= Agnes Igoye =

Ugandan social worker and campaigner against human trafficking

Agnes Igoye (born 8 March 1972) is a Ugandan social worker and campaigner against human trafficking. She serves as the country's Deputy chair of the National Prevention of Trafficking in Persons office – Uganda in addition to being the Training Manager at the country's Directorate of Citizenship and Immigration Control. She is also the founder of Huts for Peace and Coming Home, a rehabilitation center that provides assistance to orphan children, some of whom were abducted and trafficked.

== Background and education ==
Igoye was born the third of eight children to teachers Odet Francis and Regina Ariokot Odet in eastern Uganda in Kaboloi village, Pallisa district. Due to insurgency and her father constantly transferred, she attended a number of primary schools including Pallisa Girl's Primary School, Kitante Primary School, and Nagalama Primary School. She was later admitted to Trinity College Nabbingo for her ordinary and advanced level education.

She received her Undergraduate degree in Social Sciences from Makerere University in 1996 and a Masters thereafter from the same institution. According to the East African Diaspora Media Watch, she later studied management at Uganda Management Institute before winning the Fulbright/Hubert Humphrey Fellowships. Between 2010 and 2011, Igoye attended the University of Oxford in the United Kingdom as a Fulbright/Hubert Humphrey Fellow in to study forced migration and simultaneously enrolled for Hubert H. Humphrey Fellowship at the University of Minnesota in the United States where she studied Human trafficking, Policy and Prevention.

In August 2016, she joined Harvard University on full scholarship to pursue a Mid-Career Masters in Public administration (MC/MPA) in the Edward S. Mason program at the Kennedy School. She graduated the following year as a Mason Fellow in the Mid-Career/Master in Public Administration Program.

After graduation she joined Uganda's Ministry Of Internal Affairs in 1996 as an Immigration officer and was later promoted to the rank of a Senior Immigration Officer Currently she works as the Training Manager at the Directorate of Citizenship & Immigration Control and is the Deputy National Coordinator Anti Human trafficking Taskforce.

== Career ==
After graduation she joined Uganda's Ministry Of Internal Affairs in 1996 as an Immigration officer and was later promoted to the rank of a Senior Immigration Officer Currently she works as the Training Manager at the Directorate of Citizenship & Immigration Control and is the Deputy National Coordinator Anti Human trafficking Taskforce.
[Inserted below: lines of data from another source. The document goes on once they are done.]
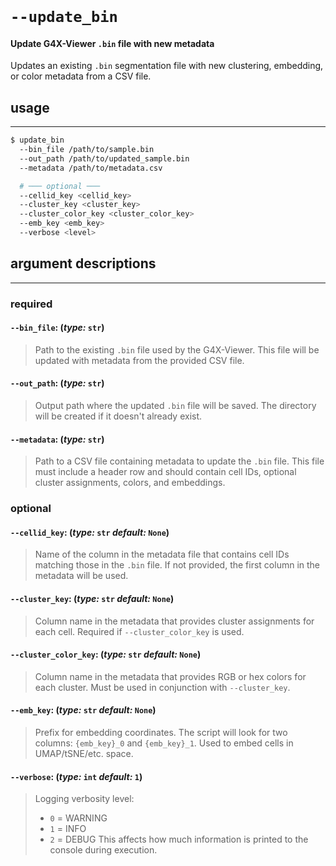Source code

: <br>

# `--update_bin`
#### Update G4X-Viewer `.bin` file with new metadata

Updates an existing `.bin` segmentation file with new clustering, embedding, or color metadata from a CSV file.

## usage 
---

```bash
$ update_bin 
  --bin_file /path/to/sample.bin
  --out_path /path/to/updated_sample.bin
  --metadata /path/to/metadata.csv

  # ─── optional ───
  --cellid_key <cellid_key>
  --cluster_key <cluster_key>
  --cluster_color_key <cluster_color_key>
  --emb_key <emb_key>
  --verbose <level>
```

## argument descriptions
---
### required 

#### `--bin_file`: (*type:* `str`)
 
> Path to the existing `.bin` file used by the G4X-Viewer. This file will be updated with metadata from the provided CSV file.

#### `--out_path`: (*type:* `str`)

> Output path where the updated `.bin` file will be saved. The directory will be created if it doesn't already exist.

#### `--metadata`: (*type:* `str`)

> Path to a CSV file containing metadata to update the `.bin` file. This file must include a header row and should contain cell IDs, optional cluster assignments, colors, and embeddings.

### optional 

#### `--cellid_key`: (*type:* `str`  *default:* `None`)

> Name of the column in the metadata file that contains cell IDs matching those in the `.bin` file. If not provided, the first column in the metadata will be used.

#### `--cluster_key`: (*type:* `str`  *default:* `None`)

> Column name in the metadata that provides cluster assignments for each cell. Required if `--cluster_color_key` is used.

#### `--cluster_color_key`: (*type:* `str`  *default:* `None`)

> Column name in the metadata that provides RGB or hex colors for each cluster. Must be used in conjunction with `--cluster_key`.

#### `--emb_key`: (*type:* `str`  *default:* `None`)

> Prefix for embedding coordinates. The script will look for two columns: `{emb_key}_0` and `{emb_key}_1`. Used to embed cells in UMAP/tSNE/etc. space.

#### `--verbose`: (*type:* `int`  *default:* `1`)

> Logging verbosity level:
> - `0` = WARNING  
> - `1` = INFO  
> - `2` = DEBUG
> This affects how much information is printed to the console during execution.

<br>
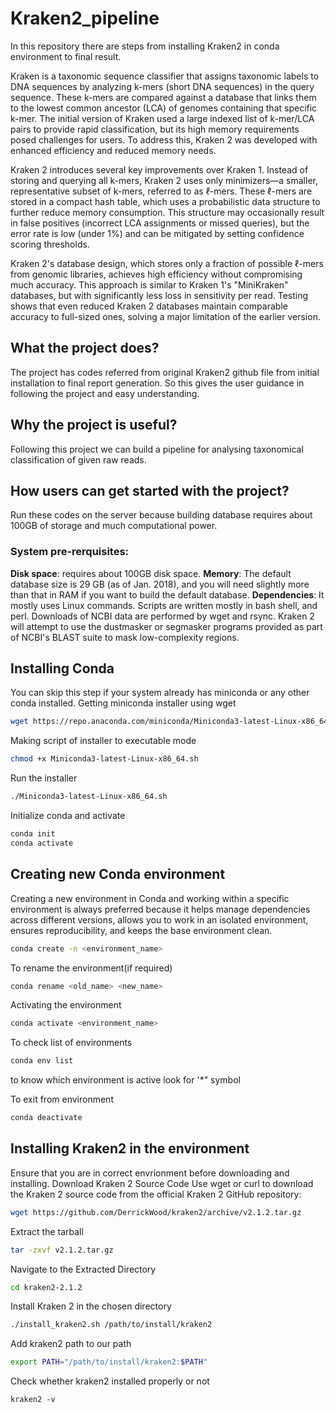 # Kraken2_pipeline
In this repository there are steps from installing Kraken2 in conda environment to final result.

Kraken is a taxonomic sequence classifier that assigns taxonomic labels to DNA sequences by analyzing k-mers (short DNA sequences) in the query sequence. These k-mers are compared against a database that links them to the lowest common ancestor (LCA) of genomes containing that specific k-mer. The initial version of Kraken used a large indexed list of k-mer/LCA pairs to provide rapid classification, but its high memory requirements posed challenges for users. To address this, Kraken 2 was developed with enhanced efficiency and reduced memory needs.

Kraken 2 introduces several key improvements over Kraken 1. Instead of storing and querying all k-mers, Kraken 2 uses only minimizers—a smaller, representative subset of k-mers, referred to as ℓ-mers. These ℓ-mers are stored in a compact hash table, which uses a probabilistic data structure to further reduce memory consumption. This structure may occasionally result in false positives (incorrect LCA assignments or missed queries), but the error rate is low (under 1%) and can be mitigated by setting confidence scoring thresholds.

Kraken 2's database design, which stores only a fraction of possible ℓ-mers from genomic libraries, achieves high efficiency without compromising much accuracy. This approach is similar to Kraken 1's "MiniKraken" databases, but with significantly less loss in sensitivity per read. Testing shows that even reduced Kraken 2 databases maintain comparable accuracy to full-sized ones, solving a major limitation of the earlier version.
## What the project does?
The project has codes referred from original Kraken2 github file from initial installation to final report generation. So this gives the user guidance in following the project and easy understanding.
## Why the project is useful?
Following this project we can build a pipeline for analysing taxonomical classification of given raw reads.
## How users can get started with the project?
Run these codes on the server because building database requires about 100GB of storage and much computational power.
### System pre-rerquisites:
  **Disk space**: requires about 100GB disk space.
  **Memory**: The default database size is 29 GB (as of Jan. 2018), and you will need slightly more than that in RAM if you want to build the default database.
  **Dependencies**: It mostly uses Linux commands. Scripts are written mostly in bash shell, and perl. Downloads of NCBI data are performed by wget and rsync.
    Kraken 2 will attempt to use the dustmasker or segmasker programs provided as part of NCBI's BLAST suite to mask low-complexity regions. 

## Installing Conda
You can skip this step if your system already has miniconda or any other conda installed.
Getting miniconda installer using wget

```bash
wget https://repo.anaconda.com/miniconda/Miniconda3-latest-Linux-x86_64.sh
```
Making script of installer to executable mode
```bash
chmod +x Miniconda3-latest-Linux-x86_64.sh
```

Run the installer
```bash
./Miniconda3-latest-Linux-x86_64.sh
```

Initialize conda and activate
```bash
conda init
conda activate
```

## Creating new Conda environment
Creating a new environment in Conda and working within a specific environment is always preferred because it helps manage dependencies across different versions, allows you to work in an isolated environment, ensures reproducibility, and keeps the base environment clean.
```bash
conda create -n <environment_name>
```
To rename the environment(if required)
```bash
conda rename <old_name> <new_name>
```

Activating the environment
```bash
conda activate <environment_name>
```

To check list of environments
```bash
conda env list
```
to know which environment is active look for '*" symbol

To exit from environment
```bash
conda deactivate
```

## Installing Kraken2 in the environment
Ensure that you are in correct envrionment before downloading and installing.
Download Kraken 2 Source Code
Use wget or curl to download the Kraken 2 source code from the official Kraken 2 GitHub repository:
```bash
wget https://github.com/DerrickWood/kraken2/archive/v2.1.2.tar.gz
```
Extract the tarball
```bash
tar -zxvf v2.1.2.tar.gz
```
Navigate to the Extracted Directory
```bash
cd kraken2-2.1.2
```
Install Kraken 2 in the chosen directory
```bash
./install_kraken2.sh /path/to/install/kraken2
```
Add kraken2 path to our path
```bash
export PATH="/path/to/install/kraken2:$PATH"
```
Check whether kraken2 installed properly or not
```
kraken2 -v
```
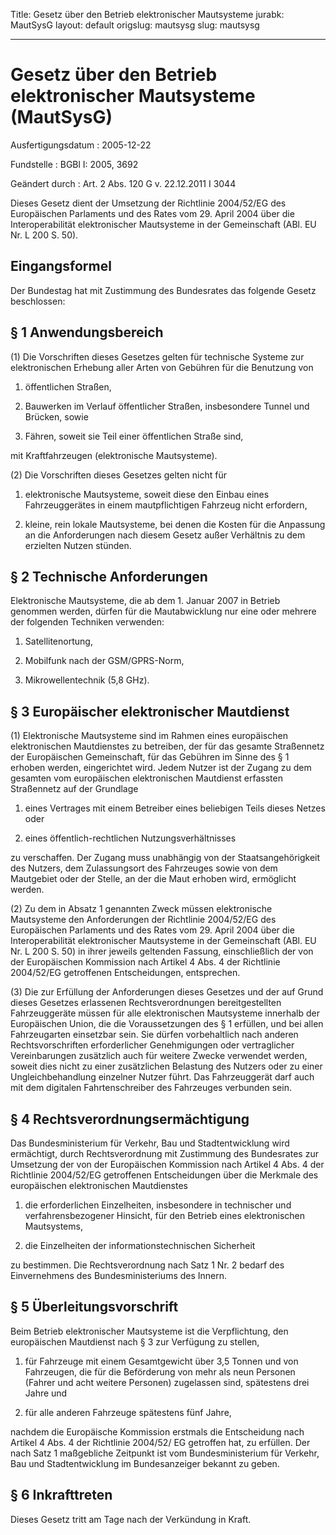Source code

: Title: Gesetz über den Betrieb elektronischer Mautsysteme
jurabk: MautSysG
layout: default
origslug: mautsysg
slug: mautsysg

---

# Gesetz über den Betrieb elektronischer Mautsysteme (MautSysG)

Ausfertigungsdatum
:   2005-12-22

Fundstelle
:   BGBl I: 2005, 3692

Geändert durch
:   Art. 2 Abs. 120 G v. 22.12.2011 I 3044

Dieses Gesetz dient der Umsetzung der Richtlinie 2004/52/EG des
Europäischen Parlaments und des Rates vom 29. April 2004 über die
Interoperabilität elektronischer Mautsysteme in der Gemeinschaft (ABl.
EU Nr. L 200 S. 50).


## Eingangsformel

Der Bundestag hat mit Zustimmung des Bundesrates das folgende Gesetz
beschlossen:


## § 1 Anwendungsbereich

(1) Die Vorschriften dieses Gesetzes gelten für technische Systeme zur
elektronischen Erhebung aller Arten von Gebühren für die Benutzung von

1.  öffentlichen Straßen,


2.  Bauwerken im Verlauf öffentlicher Straßen, insbesondere Tunnel und
    Brücken, sowie


3.  Fähren, soweit sie Teil einer öffentlichen Straße sind,



mit Kraftfahrzeugen (elektronische Mautsysteme).

(2) Die Vorschriften dieses Gesetzes gelten nicht für

1.  elektronische Mautsysteme, soweit diese den Einbau eines
    Fahrzeuggerätes in einem mautpflichtigen Fahrzeug nicht erfordern,


2.  kleine, rein lokale Mautsysteme, bei denen die Kosten für die
    Anpassung an die Anforderungen nach diesem Gesetz außer Verhältnis zu
    dem erzielten Nutzen stünden.





## § 2 Technische Anforderungen

Elektronische Mautsysteme, die ab dem 1. Januar 2007 in Betrieb
genommen werden, dürfen für die Mautabwicklung nur eine oder mehrere
der folgenden Techniken verwenden:

1.  Satellitenortung,


2.  Mobilfunk nach der GSM/GPRS-Norm,


3.  Mikrowellentechnik (5,8 GHz).





## § 3 Europäischer elektronischer Mautdienst

(1) Elektronische Mautsysteme sind im Rahmen eines europäischen
elektronischen Mautdienstes zu betreiben, der für das gesamte
Straßennetz der Europäischen Gemeinschaft, für das Gebühren im Sinne
des § 1 erhoben werden, eingerichtet wird. Jedem Nutzer ist der Zugang
zu dem gesamten vom europäischen elektronischen Mautdienst erfassten
Straßennetz auf der Grundlage

1.  eines Vertrages mit einem Betreiber eines beliebigen Teils dieses
    Netzes oder


2.  eines öffentlich-rechtlichen Nutzungsverhältnisses



zu verschaffen. Der Zugang muss unabhängig von der Staatsangehörigkeit
des Nutzers, dem Zulassungsort des Fahrzeuges sowie von dem Mautgebiet
oder der Stelle, an der die Maut erhoben wird, ermöglicht werden.

(2) Zu dem in Absatz 1 genannten Zweck müssen elektronische
Mautsysteme den Anforderungen der Richtlinie 2004/52/EG des
Europäischen Parlaments und des Rates vom 29. April 2004 über die
Interoperabilität elektronischer Mautsysteme in der Gemeinschaft (ABl.
EU Nr. L 200 S. 50) in ihrer jeweils geltenden Fassung, einschließlich
der von der Europäischen Kommission nach Artikel 4 Abs. 4 der
Richtlinie 2004/52/EG getroffenen Entscheidungen, entsprechen.

(3) Die zur Erfüllung der Anforderungen dieses Gesetzes und der auf
Grund dieses Gesetzes erlassenen Rechtsverordnungen bereitgestellten
Fahrzeuggeräte müssen für alle elektronischen Mautsysteme innerhalb
der Europäischen Union, die die Voraussetzungen des § 1 erfüllen, und
bei allen Fahrzeugarten einsetzbar sein. Sie dürfen vorbehaltlich nach
anderen Rechtsvorschriften erforderlicher Genehmigungen oder
vertraglicher Vereinbarungen zusätzlich auch für weitere Zwecke
verwendet werden, soweit dies nicht zu einer zusätzlichen Belastung
des Nutzers oder zu einer Ungleichbehandlung einzelner Nutzer führt.
Das Fahrzeuggerät darf auch mit dem digitalen Fahrtenschreiber des
Fahrzeuges verbunden sein.


## § 4 Rechtsverordnungsermächtigung

Das Bundesministerium für Verkehr, Bau und Stadtentwicklung wird
ermächtigt, durch Rechtsverordnung mit Zustimmung des Bundesrates zur
Umsetzung der von der Europäischen Kommission nach Artikel 4 Abs. 4
der Richtlinie 2004/52/EG getroffenen Entscheidungen über die Merkmale
des europäischen elektronischen Mautdienstes

1.  die erforderlichen Einzelheiten, insbesondere in technischer und
    verfahrensbezogener Hinsicht, für den Betrieb eines elektronischen
    Mautsystems,


2.  die Einzelheiten der informationstechnischen Sicherheit



zu bestimmen. Die Rechtsverordnung nach Satz 1 Nr. 2 bedarf des
Einvernehmens des Bundesministeriums des Innern.


## § 5 Überleitungsvorschrift

Beim Betrieb elektronischer Mautsysteme ist die Verpflichtung, den
europäischen Mautdienst nach § 3 zur Verfügung zu stellen,

1.  für Fahrzeuge mit einem Gesamtgewicht über 3,5 Tonnen und von
    Fahrzeugen, die für die Beförderung von mehr als neun Personen (Fahrer
    und acht weitere Personen) zugelassen sind, spätestens drei Jahre und


2.  für alle anderen Fahrzeuge spätestens fünf Jahre,



nachdem die Europäische Kommission erstmals die Entscheidung nach
Artikel 4 Abs. 4 der Richtlinie 2004/52/ EG getroffen hat, zu
erfüllen. Der nach Satz 1 maßgebliche Zeitpunkt ist vom
Bundesministerium für Verkehr, Bau und Stadtentwicklung im
Bundesanzeiger bekannt zu geben.


## § 6 Inkrafttreten

Dieses Gesetz tritt am Tage nach der Verkündung in Kraft.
Igoye has stated that as a 14-year-old, she escaped human traffickers which motivates the nature of work she is involved in.

She regularly goes on speaking tours to raise awareness on human trafficking.

She is a founder of the Huts for Peace initiative, in Gulu District which helps construct homes for especially women who have been internally displaced by insurgencies.

== Awards ==
Igoye has been the recipient of a number of awards such as the 2016 Diller-Diane von Furstenberg International Award, University of Minnesota's Distinguished Leadership Award for Internationals in 2014, and made the 2017 Clinton Global Initiative University Alumni Honor Roll.